§ **Material supplied**:
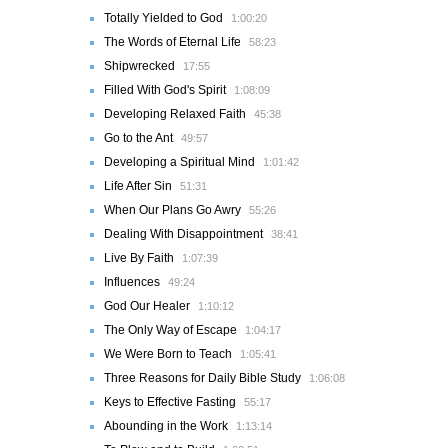
Totally Yielded to God
1:00:20
The Words of Eternal Life
58:23
Shipwrecked
17:55
Filled With God's Spirit
1:08:09
Developing Relaxed Faith
45:38
Go to the Ant
49:57
Developing a Spiritual Mind
1:01:42
Life After Sin
51:31
When Our Plans Go Awry
55:26
Dealing With Disappointment
38:41
Live By Faith
1:07:39
Influences
49:24
God Our Healer
1:10:12
The Only Way of Escape
1:04:17
We Were Born to Teach
1:05:41
Three Reasons for Daily Bible Study
1:06:08
Keys to Effective Fasting
55:17
Abounding in the Work
1:13:14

§ **Request**:
Write the material out again exactly. Skip each picture.

§ **Task output**:
Totally Yielded to God
1:00:20
The Words of Eternal Life
58:23
Shipwrecked
17:55
Filled With God's Spirit
1:08:09
Developing Relaxed Faith
45:38
Go to the Ant
49:57
Developing a Spiritual Mind
1:01:42
Life After Sin
51:31
When Our Plans Go Awry
55:26
Dealing With Disappointment
38:41
Live By Faith
1:07:39
Influences
49:24
God Our Healer
1:10:12
The Only Way of Escape
1:04:17
We Were Born to Teach
1:05:41
Three Reasons for Daily Bible Study
1:06:08
Keys to Effective Fasting
55:17
Abounding in the Work
1:13:14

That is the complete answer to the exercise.